神岡は信夫を「勉強家」だと褒めてくれた。「おれはお前とであって、勉強の楽しさを教えられたよ」とも言った。こういうふうに、岡本はいつも他人の良いところを褒める。だから生徒にも人気があるのだろう。信夫も自分を認めてくれる神岡には心をひらくようになった。

 神岡と信夫は性格が違っていたが、そのせいで友達になれたのかも知れなかった。神岡のそばにいると、信夫は緊張がほどけて安らいだ。神岡は信夫にとって、何かのときに頼りになる兄貴分のようなものだった。今も信夫はマイナスの電気が陽極に吸い寄せられるような心持で、神岡の家に向かっていた。神岡の家に行くのは何年ぶりだろうか。

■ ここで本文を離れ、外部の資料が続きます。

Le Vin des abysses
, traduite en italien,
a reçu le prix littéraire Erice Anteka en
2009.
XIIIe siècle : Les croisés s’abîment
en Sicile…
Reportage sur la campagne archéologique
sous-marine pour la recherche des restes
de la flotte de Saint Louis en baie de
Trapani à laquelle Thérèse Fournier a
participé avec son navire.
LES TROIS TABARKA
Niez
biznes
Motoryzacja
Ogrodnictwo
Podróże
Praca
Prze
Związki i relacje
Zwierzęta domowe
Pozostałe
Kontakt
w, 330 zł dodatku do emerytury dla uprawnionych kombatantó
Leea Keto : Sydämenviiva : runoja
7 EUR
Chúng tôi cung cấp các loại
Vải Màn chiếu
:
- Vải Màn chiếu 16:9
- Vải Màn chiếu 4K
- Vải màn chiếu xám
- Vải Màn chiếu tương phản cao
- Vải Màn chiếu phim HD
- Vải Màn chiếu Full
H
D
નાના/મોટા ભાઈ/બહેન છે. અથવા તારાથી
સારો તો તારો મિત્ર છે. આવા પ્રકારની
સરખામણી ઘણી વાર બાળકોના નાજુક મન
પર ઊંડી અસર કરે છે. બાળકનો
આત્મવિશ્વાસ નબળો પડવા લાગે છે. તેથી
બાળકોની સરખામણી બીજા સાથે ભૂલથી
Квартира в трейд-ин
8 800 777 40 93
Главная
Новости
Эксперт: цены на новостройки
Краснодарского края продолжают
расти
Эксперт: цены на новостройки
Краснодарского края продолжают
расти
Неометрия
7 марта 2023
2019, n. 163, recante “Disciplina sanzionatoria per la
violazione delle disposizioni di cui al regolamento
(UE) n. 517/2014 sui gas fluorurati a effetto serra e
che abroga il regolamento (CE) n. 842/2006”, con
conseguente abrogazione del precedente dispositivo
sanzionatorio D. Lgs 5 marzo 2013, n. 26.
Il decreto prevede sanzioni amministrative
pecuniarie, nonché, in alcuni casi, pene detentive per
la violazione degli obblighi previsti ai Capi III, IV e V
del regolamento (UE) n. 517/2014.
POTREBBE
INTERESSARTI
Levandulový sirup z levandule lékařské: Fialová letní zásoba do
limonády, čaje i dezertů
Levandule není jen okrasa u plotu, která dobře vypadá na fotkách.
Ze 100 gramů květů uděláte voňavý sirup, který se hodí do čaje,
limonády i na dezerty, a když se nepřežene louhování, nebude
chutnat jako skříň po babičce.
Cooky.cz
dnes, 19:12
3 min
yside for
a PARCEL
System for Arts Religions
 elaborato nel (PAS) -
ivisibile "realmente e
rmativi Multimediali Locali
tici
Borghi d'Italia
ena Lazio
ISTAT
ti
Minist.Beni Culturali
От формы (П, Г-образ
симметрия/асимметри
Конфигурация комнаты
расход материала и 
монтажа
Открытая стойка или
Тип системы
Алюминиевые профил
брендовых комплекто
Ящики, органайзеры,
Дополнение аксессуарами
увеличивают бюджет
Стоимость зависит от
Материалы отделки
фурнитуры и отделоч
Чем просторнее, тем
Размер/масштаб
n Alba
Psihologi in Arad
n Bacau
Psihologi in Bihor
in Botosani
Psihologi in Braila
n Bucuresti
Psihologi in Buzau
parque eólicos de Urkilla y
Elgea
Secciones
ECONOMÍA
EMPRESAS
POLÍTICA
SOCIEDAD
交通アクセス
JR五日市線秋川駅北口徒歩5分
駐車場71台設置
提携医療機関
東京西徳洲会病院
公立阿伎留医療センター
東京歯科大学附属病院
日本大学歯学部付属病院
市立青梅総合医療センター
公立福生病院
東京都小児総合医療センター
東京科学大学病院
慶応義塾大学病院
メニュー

 信夫は名古屋駅で地下鉄の東山線に乗り換えた。沿線に栄や今池、東山動物園がある。信夫はその先にある「星が丘」というところで電車を降りた。いつもはそこからバスに乗るが、今日は歩いてみることにした。

 なだらかな住宅地の丘を越えて、20分ほど歩いていくと、少し大きな公園に来た。そこに池があり、中央に浮御堂がある。娘の春江が小さいころ、この池によく連れてきた。池には水草が茂っていて、鯉や亀が泳いでいた。それから季節になると渡り鳥もたくさんやってきた。

 その頃と比べて、池の様子が違っている。池の周りに遊歩道ができて、木立や潅木も整理されてずいぶんすっきりしていた。その分、池に生き物の姿が少なくなった。こうさっぱりしては、野鳥も子育てはできないのだろう。そんなことを考えながら、信夫は浮御堂の手すりにもたれて、しばらく池を眺めた。

 その公園から神岡の家まで5分ほどである。信夫はもう何度も歩いたことのある坂道を登った。敷石や回りの木立に見覚えがある。あたりの風景は20年前とほとんど変わっていない。公務員宿舎の建物のある敷地の前に、少し古びた家が長屋のように肩を寄せ合って4軒ほど並んでいるのが見えた。

 みんな同じつくりの木造平屋建てで、その一軒が神岡の家だった。そしてその隣に信夫が新婚時代から10年あまりを過ごした家があった。いまその家はしずまりかえり、人が住んでいる気配はなかった。

神岡の家の門柱を入っていくと、中からピアノの音が響いてきた。何かの童謡である。英子が弾いて、典子に聴かせてやっているのかも知れない。信夫は勝手を知った身内の人間のように玄関の戸をあけて、「こんにちは」と声だけかけて、靴を脱ぐとそのまま上がった。

 座敷でステテコ姿で寝転んで本を読んでいた神岡が、信夫に気づいて、「おお、来たのか」と起き上がってあぐらをかいた。襖が開いて、典子が襖から半分顔を出して信夫を見た。

その後ろから英子が、「あら、いらっしゃい」と襖を大きく開けて顔を出した。ピアノを弾いているのは英子ではなく、春江のようだった。信夫は英子に頭を下げると、「赤福を買ってきた」と神岡の前に大威張りで置いた。「これは何より」と、神岡は大げさに相好を崩した。